The Nuremberg files are now being opened. The minutes of the meetings held throughout the war by Hitler and the chiefs of the German navy (first Raeder, then Dönitz) have been published by the British and American Admiralties in a very limited edition, Führer Conferences on Naval Affairs (seven parts, Washington and London), from 3 September 1939 to 18 April 1945. [1]
To this must be added Ciano’s Diary, [2] which is of unquestionable historical value, although like all works of this kind it should be taken with a grain of salt. Its value has just been confirmed, and even reinforced, by the recent publication in the original Italian of the conversations of Mussolini and Ciano with Hitler, Ribbentrop and many other government leaders and foreign diplomats between 1936 and 1942, L'Europa verso la catastrofe, La Storia d'Europa dal 1936 al 1942, in 184 colloqui di Mussolini, Hitler, etc (Mondadori, Milan, 1948.) [3] Special mention must be made of a volume of memoirs by an Italian diplomat, M Leonardo Simoni, who from October 1939 to September 1943 was attached to the Italian Embassy in Berlin, Berlino Ambasciata d'Italia (1939-43) (Migliaresi, Rome, 1946).
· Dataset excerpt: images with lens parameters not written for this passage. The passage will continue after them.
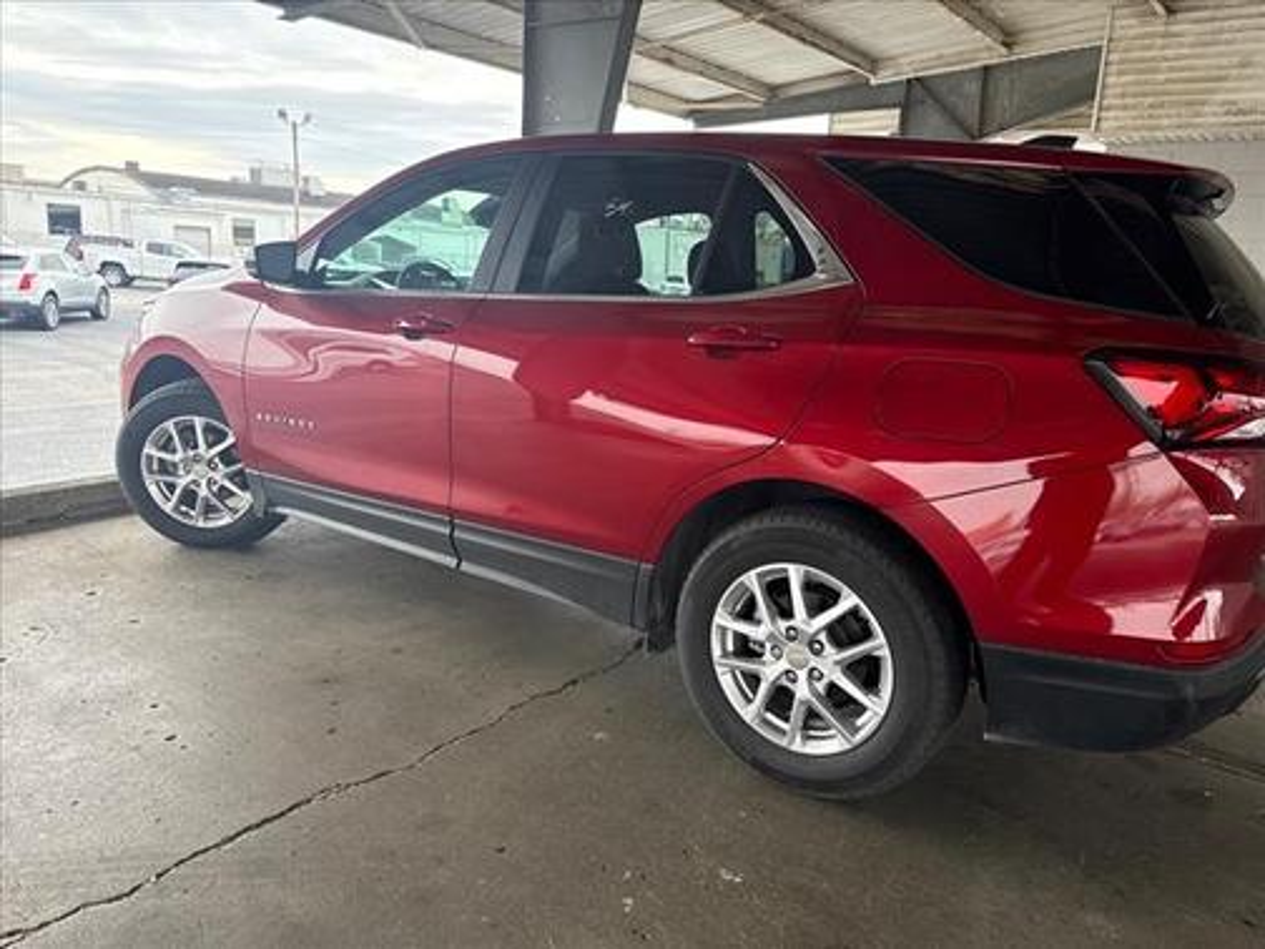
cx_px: 632
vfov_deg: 56.8
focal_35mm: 24
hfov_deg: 71.6
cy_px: 474
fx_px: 877
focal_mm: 6.76
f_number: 1.78
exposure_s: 1/188
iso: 200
These are only the main sources used; others will be mentioned in the footnotes wherever acknowledgments are due.
We do not claim to have written the last word on this subject, for that would be a rash claim to make. But because of the quantity and nature of the documents available, it is now possible to settle numerous problems once and for all. It is these problems which we have endeavoured to sort out in this book.
Paris
July 1948
1. The page references given in this translation are to the edition issued by the British Admiralty in October 1947.
2. Ciano’s Diary, 1939-43 (London, 1947).
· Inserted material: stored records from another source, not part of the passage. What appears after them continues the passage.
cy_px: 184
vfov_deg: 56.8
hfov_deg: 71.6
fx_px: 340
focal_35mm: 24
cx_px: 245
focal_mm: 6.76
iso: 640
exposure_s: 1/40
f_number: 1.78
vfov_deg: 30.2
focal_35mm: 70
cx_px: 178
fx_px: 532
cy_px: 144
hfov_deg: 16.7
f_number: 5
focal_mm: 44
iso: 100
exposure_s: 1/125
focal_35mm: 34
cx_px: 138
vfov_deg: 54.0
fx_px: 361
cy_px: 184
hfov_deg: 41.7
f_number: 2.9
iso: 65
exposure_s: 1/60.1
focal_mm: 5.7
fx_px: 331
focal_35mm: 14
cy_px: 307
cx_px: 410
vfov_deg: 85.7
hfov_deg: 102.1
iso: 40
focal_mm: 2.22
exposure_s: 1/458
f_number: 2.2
3. Translated into English under the title Ciano’s Diplomatic Papers (London, 1948).
Since this work was written, a number of publications have appeared which deal with the same period and subject. They are mentioned in Mr Max Beloff’s book, which is a very conscientious and well-informed reassessment of the development of Soviet foreign policy up to the conflagration in July 1941, The Foreign Policy of Soviet Russia, Volume 2, 1936-41 (Oxford University Press, 1949).
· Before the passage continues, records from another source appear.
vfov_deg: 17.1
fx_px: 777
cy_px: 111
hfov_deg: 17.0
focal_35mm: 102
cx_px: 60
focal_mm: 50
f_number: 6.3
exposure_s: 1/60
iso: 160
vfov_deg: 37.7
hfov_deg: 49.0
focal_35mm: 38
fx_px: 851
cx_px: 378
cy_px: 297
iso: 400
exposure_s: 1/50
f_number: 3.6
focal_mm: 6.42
The German documents published by the Soviet government, Documents et Matériaux se rapportant à la veille de la dernière guerre mondiale (two volumes, Foreign Language Publications, Moscow, 1948) do not refer – and with good reason – to German – Soviet relations. The Documents on British Foreign Policy (London, HMSO) have not yet reached the period with which this study is concerned. And the Italian Documenti diplomatici covering the period will apparently not appear for several years. The reports and documents on the trial of the high-ranking Wilhelmstrasse officials at Nuremberg in the spring of 1948 will undoubtedly contain some new material, and it is to be hoped that they will be published in full as soon as possible. The few specimens we were able to examine not only confirmed that they were of great interest but left us with the impression that they will, on the whole, reinforce the general conclusions we reached in 1948.
Up to the present none of these conclusions has been invalidated by anything that has come to our notice from other sources since the book was written. This does not mean, however, that it has not been found necessary to modify certain details in the original analysis contained in our first narrative. The earlier text has been revised as scrupulously as possible in the light of later research. This translation, through which the book is now made available to English-speaking readers, can therefore be regarded as a new and revised edition.